Vaughan Williams’ choral work ‘Towards the Unknown Region’ is a dramatic setting of a Walt Whitman poem, describing the uncertainty of life, the soul being led to an unknown place with no maps or guides or paths.  As the recent report ‘The Changing Face of Payments’ shows, the infrastructure of payments is heading towards an unknown region.  There are many payment infrastructures and everyone agrees there will be fewer in the future.  The report indicates 21% of respondents use over nine payments infrastructures today but that ‘all domestic infrastructure will disappear over time with schemes … closing, merging and consolidating.’  Obviously the SEPA project is driving change in Europe and other regions echoed the need for a similar response to the pressure of removing barriers for international payments. 

But which payment infrastructures will be there in future?  How can payment organizations survive in the journey to the unknown payments region?  Vaughan Williams’ musical setting of the journey involves abrupt changes of key and swift climaxes.  The payments environment does not involve sudden change.  As the report makes clear new payment infrastructures will only gradually replace existing infrastructures as we have seen in SEPA gradually absorbing domestic payments (but too slowly in some people’s view) and Faster Payments in the UK gradually taking payments away from BACS.  Recognition that the journey is one of transition from the current mix of payment channels to a different mix of payments is the key to being able to plan for the journey.

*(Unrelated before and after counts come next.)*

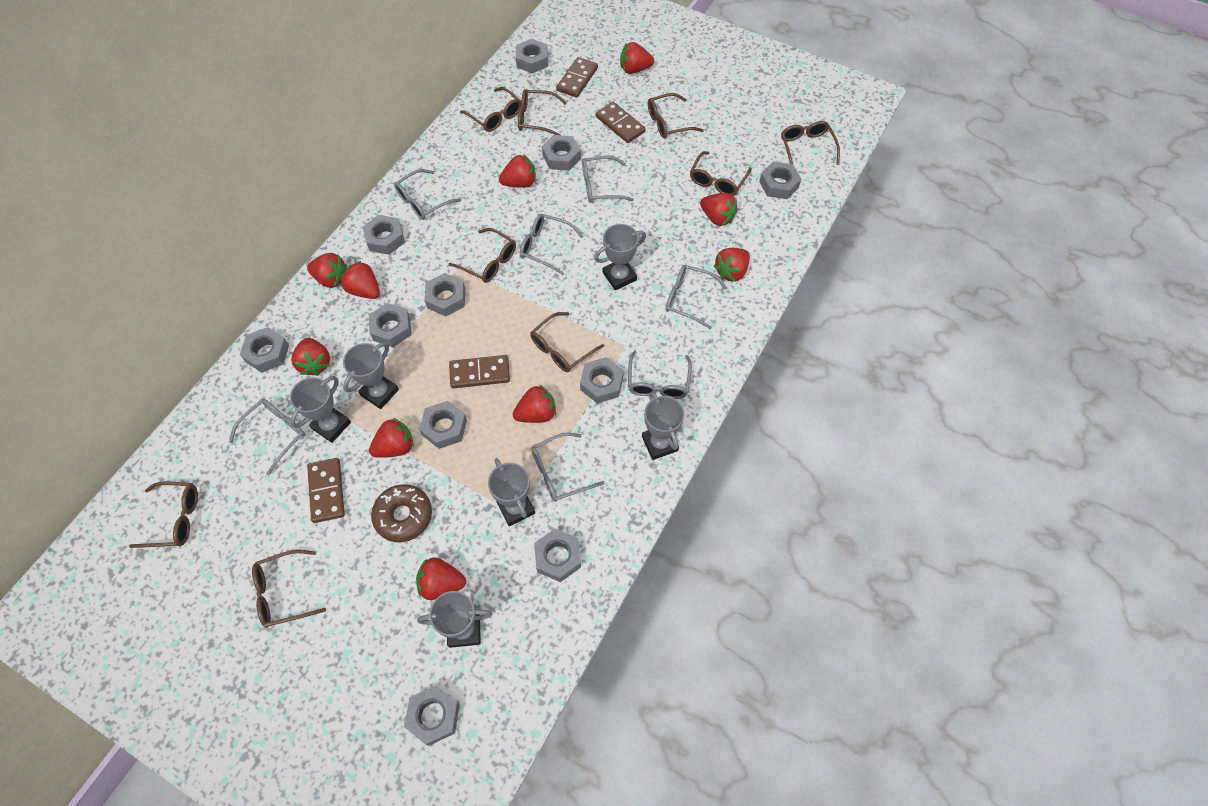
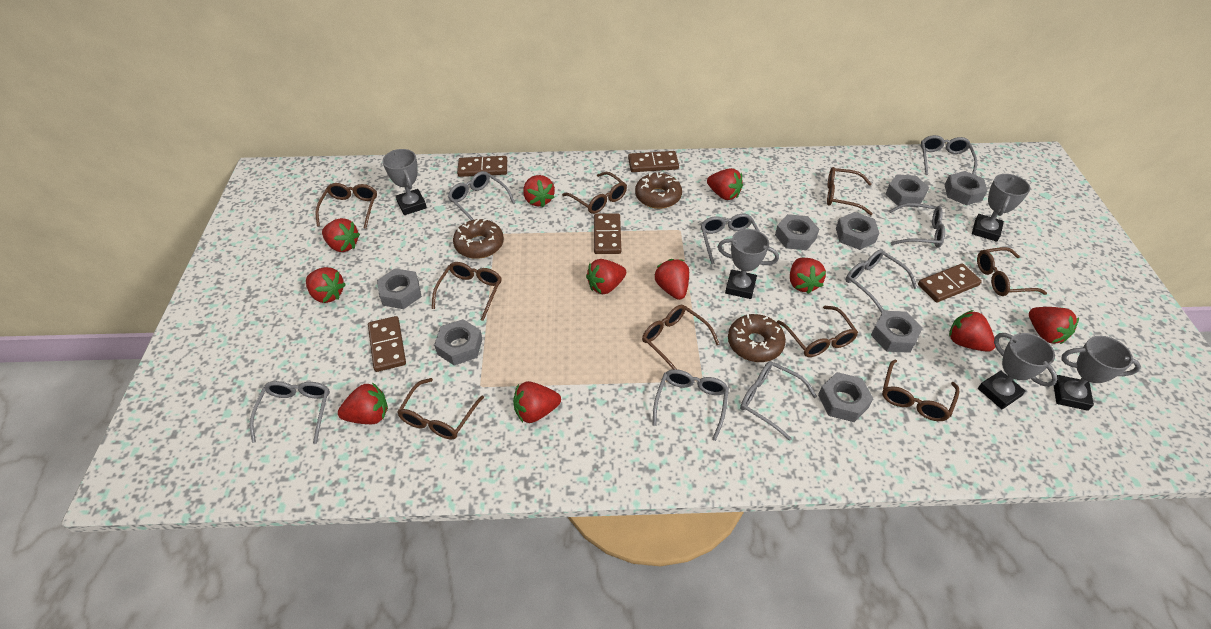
brown domino: [307,458,345,523] [449,355,510,389] [556,57,598,98] [595,102,645,143] = 4 -> [368,316,406,372] [457,156,507,177] [594,213,621,254] [628,151,679,172] [918,263,982,302] = 5
brown donut: [371,484,432,542] = 1 -> [453,218,504,259] [635,172,682,209] [728,314,786,362] = 3
grey glasses: [229,399,305,475] [394,169,461,220] [520,214,584,275] [531,433,604,502] [582,156,634,203] [628,350,692,399] [666,265,727,329] = 7 -> [250,381,330,444] [448,171,515,220] [653,369,729,441] [701,214,759,264] [740,361,817,441] [846,250,917,313] [889,203,945,248] [921,135,977,175] = 8
grey nut: [240,327,289,373] [363,215,405,255] [369,303,411,347] [404,685,460,746] [419,401,467,449] [425,273,465,317] [516,39,548,73] [534,529,581,582] [542,135,581,171] [580,357,624,404] [759,161,801,199] = 11 -> [377,268,422,309] [434,319,482,366] [775,214,819,250] [818,372,874,422] [836,212,879,250] [871,311,923,353] [886,174,929,207] [945,171,987,205] = 8
grey trophy: [290,376,351,443] [343,342,399,409] [417,591,492,648] [488,458,535,526] [594,224,646,290] [642,392,684,460] = 6 -> [382,149,427,215] [718,229,779,299] [972,174,1030,242] [978,333,1058,409] [1054,336,1141,411] = 5
red strawberry: [291,338,330,376] [307,253,347,288] [340,261,380,299] [369,418,414,458] [416,557,466,600] [499,154,536,188] [513,385,556,423] [620,42,654,74] [700,193,738,226] [714,248,750,282] = 10 -> [306,267,346,303] [322,218,360,252] [338,383,388,424] [513,381,561,423] [523,175,555,207] [586,259,626,294] [655,259,689,300] [707,168,743,200] [790,258,826,294] [949,310,995,352] [1029,307,1079,344] = 11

So what attributes should banks and other payments organizations ensure are embedded in their payment systems to allow them to survive the journey?  Two key aspects stand out.  Firstly payment systems of today need agility and flexibility to survive the journey to the unknown payments region.  Payments systems need to be able to absorb change.  With many organizations the challenge is the proliferation of payment systems, all using a multitude of payment infrastructures.  Just as consolidation in the infrastructures will lead to more efficiency in effecting a payment, so the consolidation of systems within a bank is vital.  The start point is the consolidation by payment type or by geography leading to consolidation across customer types or regions.

Secondly payment systems also need to be able to handle the ‘real time’ world expected by consumers and corporates.  As the report makes clear increasing numbers of transactions will move from the bulk payment mechanisms into real time mechanisms; it references the expectation that payments are like emails with almost immediate delivery.  That requires banks and other payment organizations to ensure their entire processing is also in real time.  For instance, it is pointless being able to submit the payments in real time if the fraud detection systems are still working on a post authorization basis; fraud detection needs to be real time, in the transaction path as well.

While payment infrastructures are moving towards that ‘unknown region’, banks and other payment organizations can prepare for that future.  Perhaps a challenge for one of today’s composers is to illuminate the path of payment systems towards that unknown payments region!